5 responses to “Who’s Got ICU Beds?”

  1. Peter Galuszka Avatar
    Peter Galuszka

    Jim, just to say, your coverage if the pandemic is first rare

    1. Thanks, Peter. I appreciate that coming from another journalism veteran.

  2. Steve Haner Avatar
    Steve Haner

    Interesting, but with the moves to create satellite facilities and convert other beds to ICU use, already dated. The CEO of INOVA was on CNBC just a few minutes ago and sounded fairly confident, while admitting the worst was still to come.

  3. Reed Fawell 3rd Avatar
    Reed Fawell 3rd

    A key question might be how many beds have been eliminated in Virginia over past 2o years. Where were they eliminated and why? How did these ratios of beds to population move up or down over time. In New York City there as been a substantial deduction of beds since 2000, according to Cuomo.

    There also is the strong suggestion of emerging patterns in health care that work in tandem with Certificates of need to detriment of patients. Patterns that throttle holistic practical health care that the public increasingly needs. These counter productive trends include the over computerized regulation and control of health care, its focus on extreme efficiency to maximize profits at the expense of effective care, long and short term, with far too much emphasis on moving patients and procedures quickly through “systems” irrespective of outcome, real needs, real and effective results.

    This includes ever more highly refined and ever more tighter control of resources (humans, medicines, infrastructures, and practices) that maximize high profit volumes and sheer off low margin activity, that often falsely minimize costs, and compromise real quality. Things like low in time delivery that work on even narrower margins for error.

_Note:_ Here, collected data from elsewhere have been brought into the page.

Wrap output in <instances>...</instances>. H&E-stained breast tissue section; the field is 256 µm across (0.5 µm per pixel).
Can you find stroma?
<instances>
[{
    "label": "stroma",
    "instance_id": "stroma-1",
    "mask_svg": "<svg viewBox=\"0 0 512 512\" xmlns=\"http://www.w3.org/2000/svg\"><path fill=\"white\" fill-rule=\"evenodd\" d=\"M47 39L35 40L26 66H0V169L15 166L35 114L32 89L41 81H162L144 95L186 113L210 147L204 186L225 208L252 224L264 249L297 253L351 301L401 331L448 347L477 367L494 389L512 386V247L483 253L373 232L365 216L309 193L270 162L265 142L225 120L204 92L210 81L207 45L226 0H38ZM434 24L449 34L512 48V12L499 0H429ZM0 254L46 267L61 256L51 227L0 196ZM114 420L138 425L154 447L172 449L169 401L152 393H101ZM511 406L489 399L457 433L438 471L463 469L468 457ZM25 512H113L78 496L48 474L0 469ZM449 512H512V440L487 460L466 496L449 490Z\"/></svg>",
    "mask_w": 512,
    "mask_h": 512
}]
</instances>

    This is an attitude of bean counters that overtakes an entire system, straggling health care year by year, that also oddly balloons collateral non essential costs that benefit non essential people while starving primary care doctors, nurses, etc.

    So Meanwhile, costs soar, quality falls, and overall health spirals downward, as more patients fall apart. I have seen this happen again and again. Now, this virus exposes a raft of bad habits for the world to see.

  4. Beds are important, but it takes testing, testing, testing to keep folks OUT of them.